PAR CES MOTIFS, la Cour : CASSE et ANNULE, en toutes ses dispositions, l'arrêt susvisé de la cour d'appel de Douai, en date du 4 juillet 2023, et pour qu'il soit à nouveau statué, conformément à la loi ; RENVOIE la cause et les parties devant la cour d'appel de Douai autrement composée, à ce désignée par délibération spéciale prise en chambre du conseil ; ORDONNE l'impression du présent arrêt, sa transcription sur les registres du greffe de la cour d'appel de Douai et sa mention en marge ou à la suite de l'arrêt annulé ; Ainsi fait et jugé par la Cour de cassation, chambre criminelle, et prononcé par le président en son audience publique du quinze novembre deux mille vingt-trois.

Questions fréquentes

Quels sont les critères pour refuser une demande de mise en liberté ?
La détention provisoire ne peut être maintenue que si elle est l'unique moyen d'atteindre les objectifs légaux (prévention de la réitération, garantie de représentation, etc.) et si le contrôle judiciaire ou l'assignation à résidence avec surveillance électronique sont insuffisants.
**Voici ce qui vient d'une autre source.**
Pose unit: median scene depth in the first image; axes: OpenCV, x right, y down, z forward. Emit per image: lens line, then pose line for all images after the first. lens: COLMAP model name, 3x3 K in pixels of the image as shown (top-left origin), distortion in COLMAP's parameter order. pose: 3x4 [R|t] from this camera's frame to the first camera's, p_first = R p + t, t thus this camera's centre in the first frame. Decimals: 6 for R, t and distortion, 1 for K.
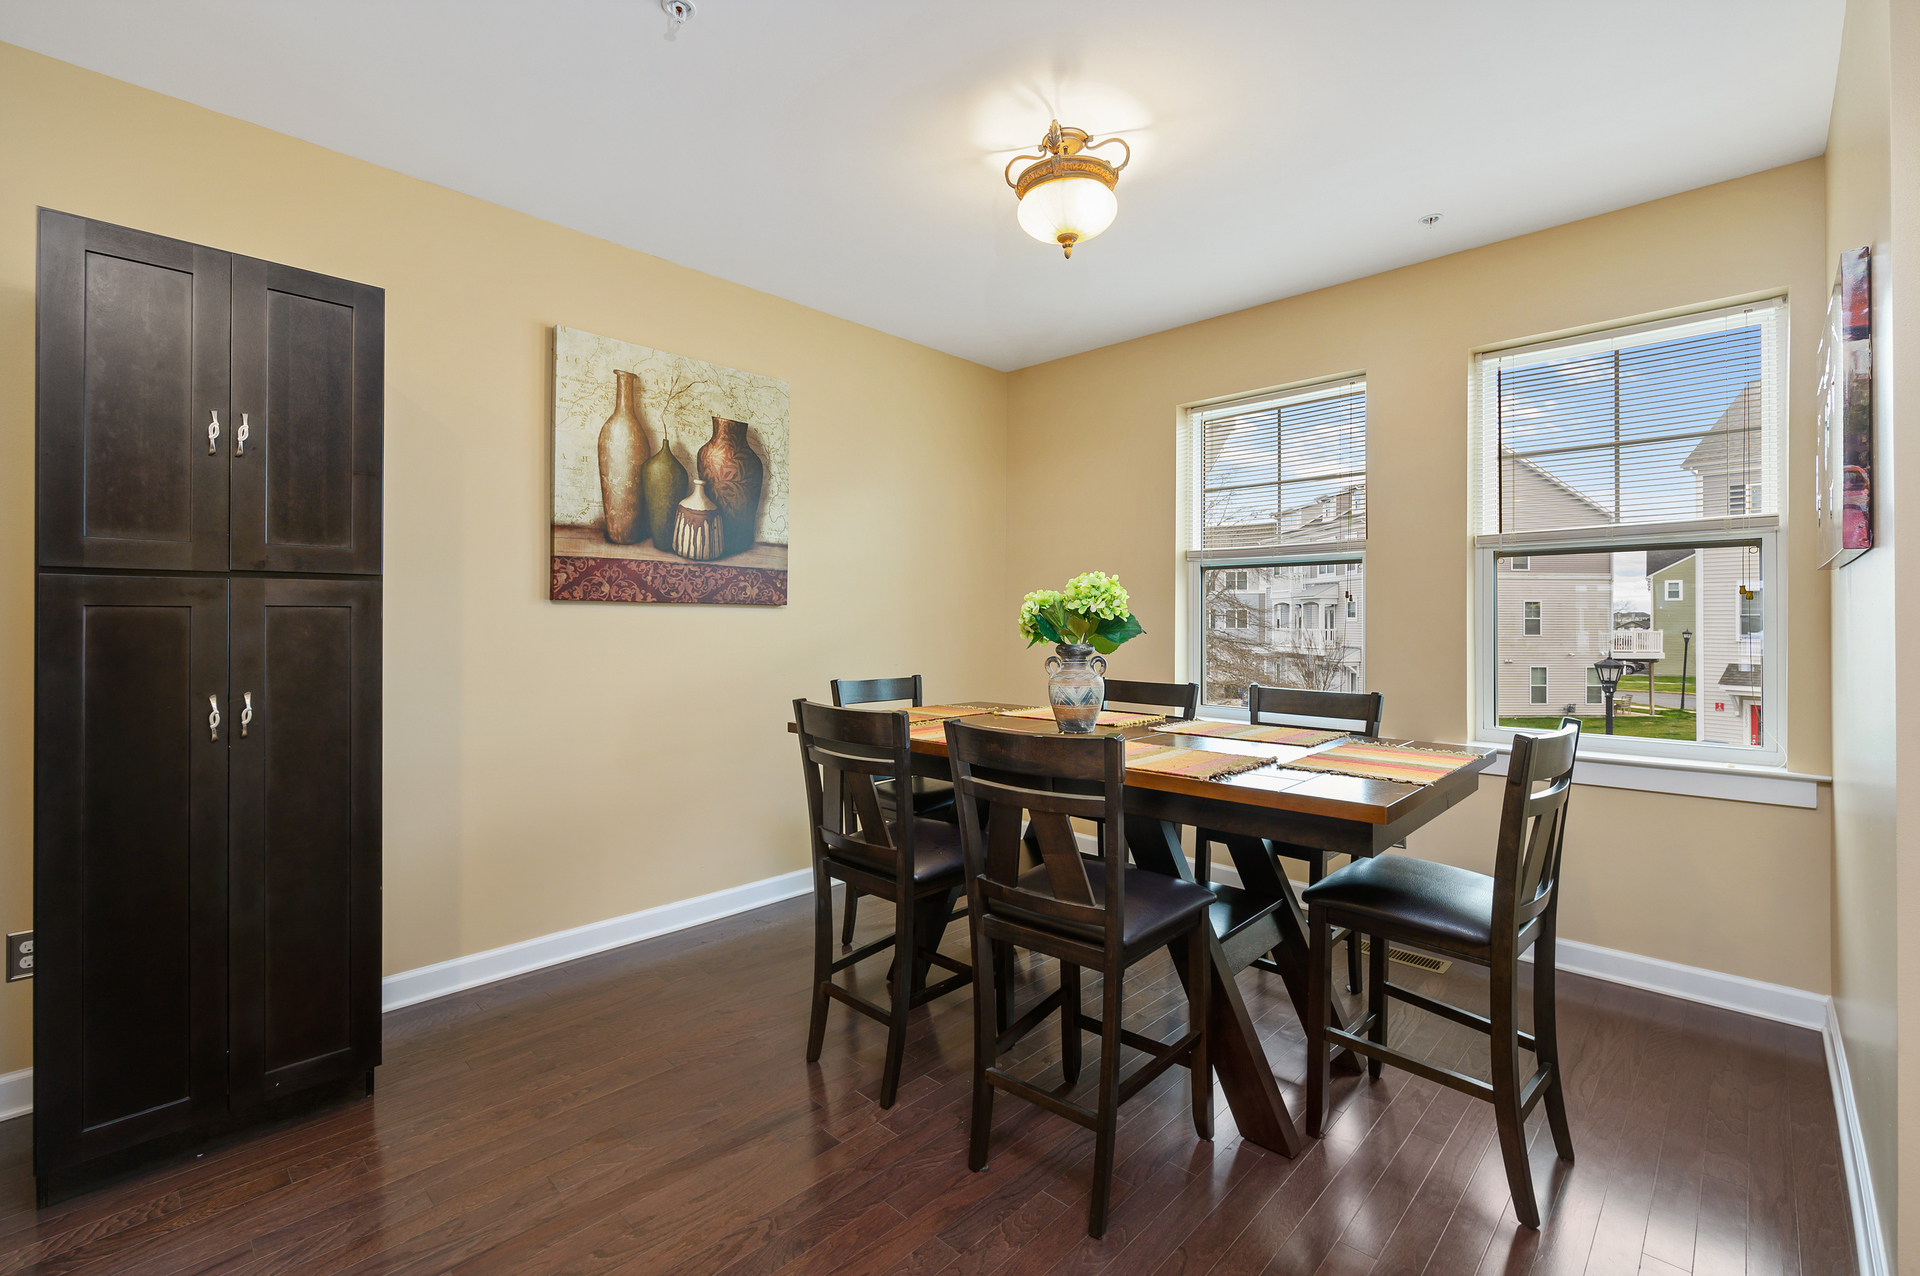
lens RADIAL K [[825.8, 0, 958.5], [0, 825.8, 621.2], [0, 0, 1]] dist [-0.001632, 0.000023]
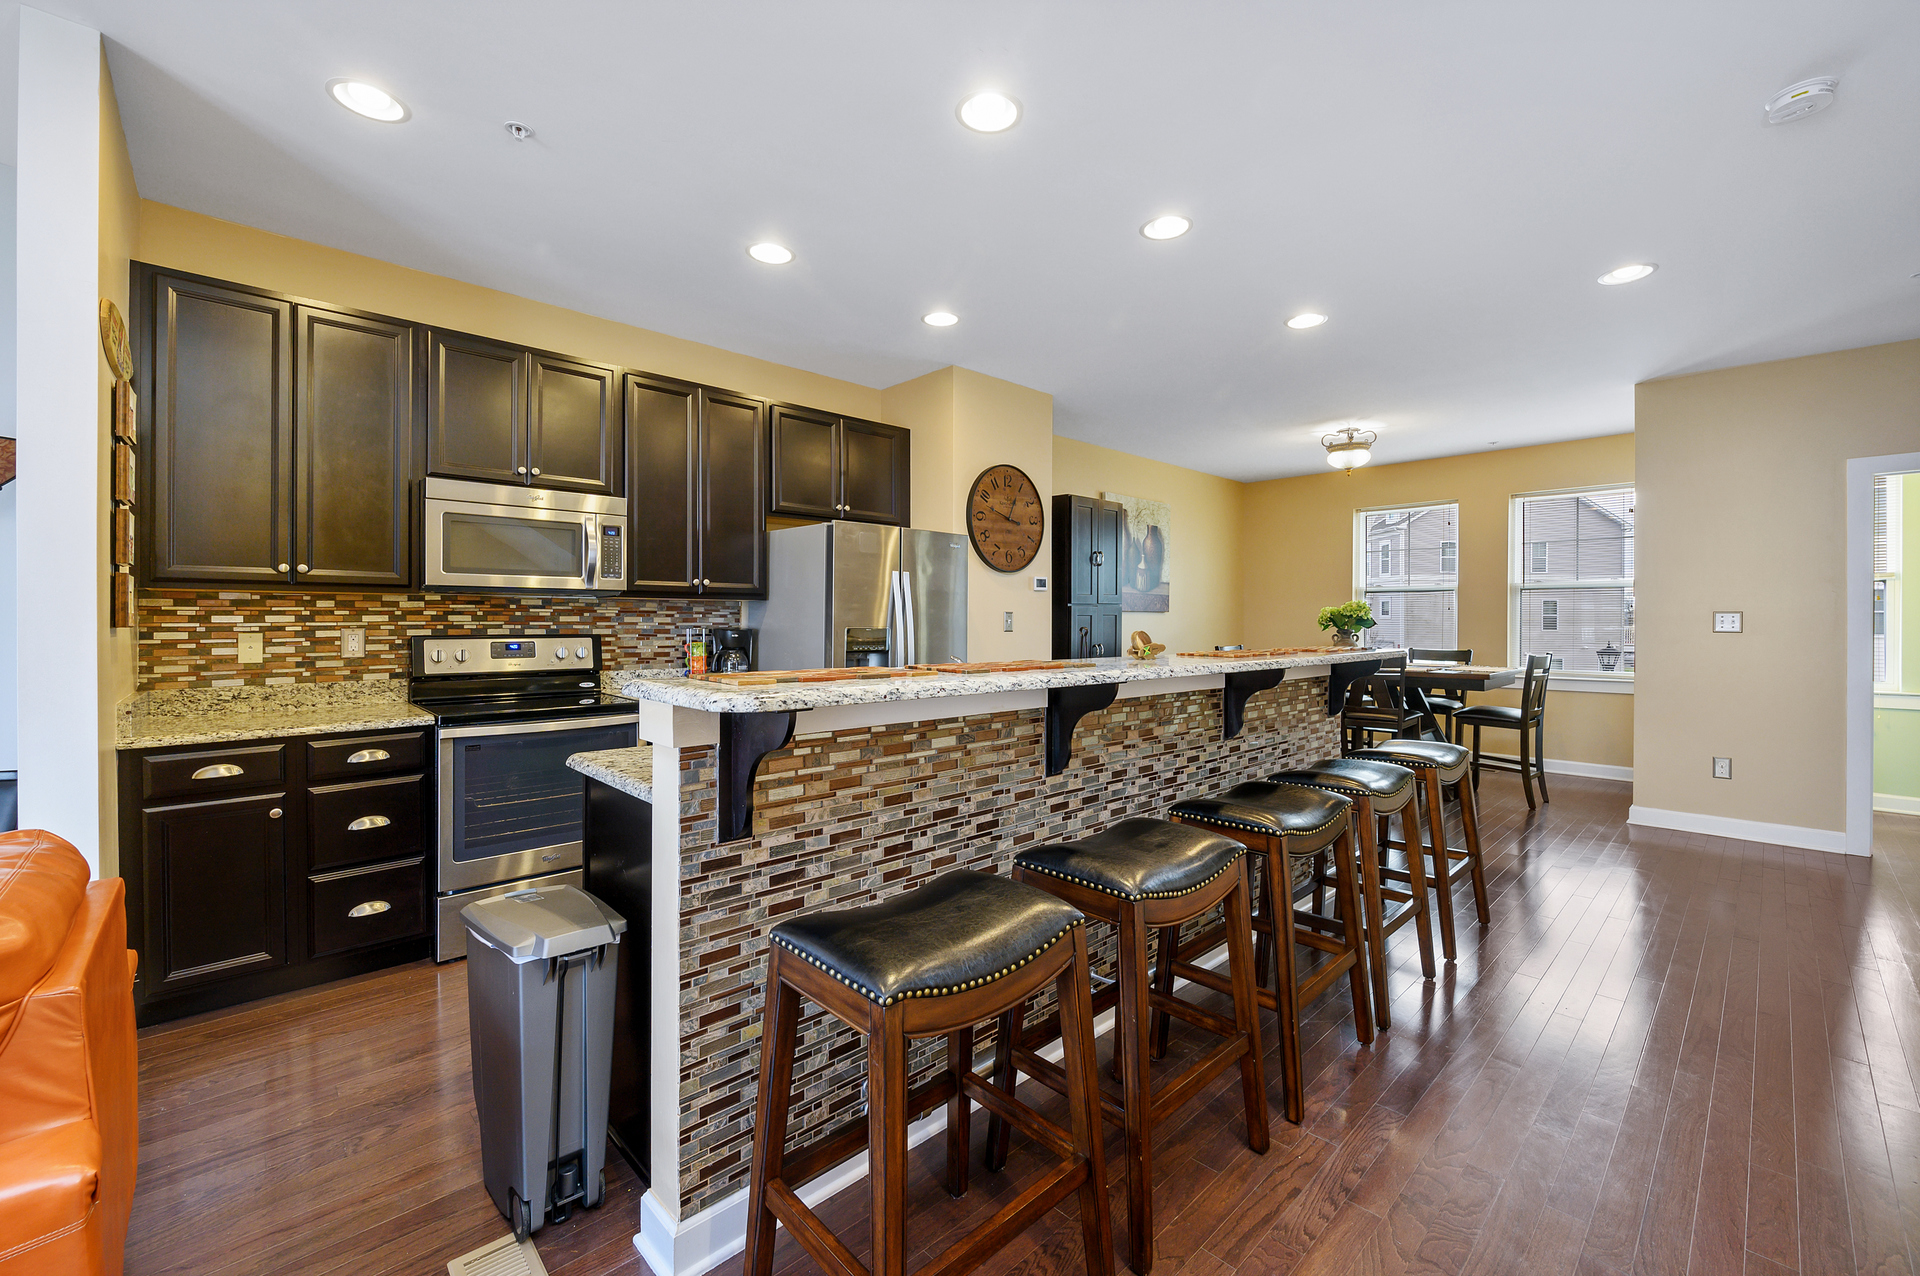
lens RADIAL K [[769.9, 0, 958.0], [0, 769.9, 633.5], [0, 0, 1]] dist [-0.002134, -0.000187]
pose [[0.998769, -0.004982, -0.049343, -0.796728], [0.005737, 0.999868, 0.015178, 0.003019], [0.049261, -0.015442, 0.998667, -1.197110]]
La décision doit être motivée de manière précise et circonstanciée.
La cour d'appel doit-elle motiver le rejet d'une demande de mise en liberté ?
Oui, l'article 593 du code de procédure pénale impose que tout jugement ou arrêt soit motivé. En l'espèce, la Cour de cassation a censuré l'arrêt de la cour d'appel car il ne s'expliquait pas sur le caractère insuffisant des mesures alternatives à la détention.
Que faire si la cour d'appel ne motive pas suffisamment le rejet de la mise en liberté ?
Vous pouvez former un pourvoi en cassation. La Cour de cassation annulera la décision si elle est insuffisamment motivée, comme dans cette affaire où l'arrêt a été cassé pour défaut de motivation sur l'insuffisance du contrôle judiciaire.
La nationalité étrangère peut-elle justifier le maintien en détention ?
Oui, la nationalité étrangère peut être un élément pris en compte pour apprécier les garanties de représentation, mais elle ne suffit pas à elle seule. La décision doit être motivée globalement et démontrer que la détention est l'unique moyen.
Qu'est-ce que l'article 144 du code de procédure pénale ?
L'article 144 énumère les objectifs que la détention provisoire peut viser (prévention de la réitération, protection de la personne, etc.) et exige qu'elle soit l'unique moyen d'y parvenir, après avoir vérifié l'insuffisance du contrôle judiciaire ou de l'assignation à résidence.
Quels sont les recours contre une décision de rejet de mise en liberté ?
Vous pouvez interjeter appel de la décision du juge des libertés et de la détention, puis former un pourvoi en cassation contre l'arrêt de la cour d'appel. En l'espèce, le pourvoi a abouti à une cassation pour défaut de motivation.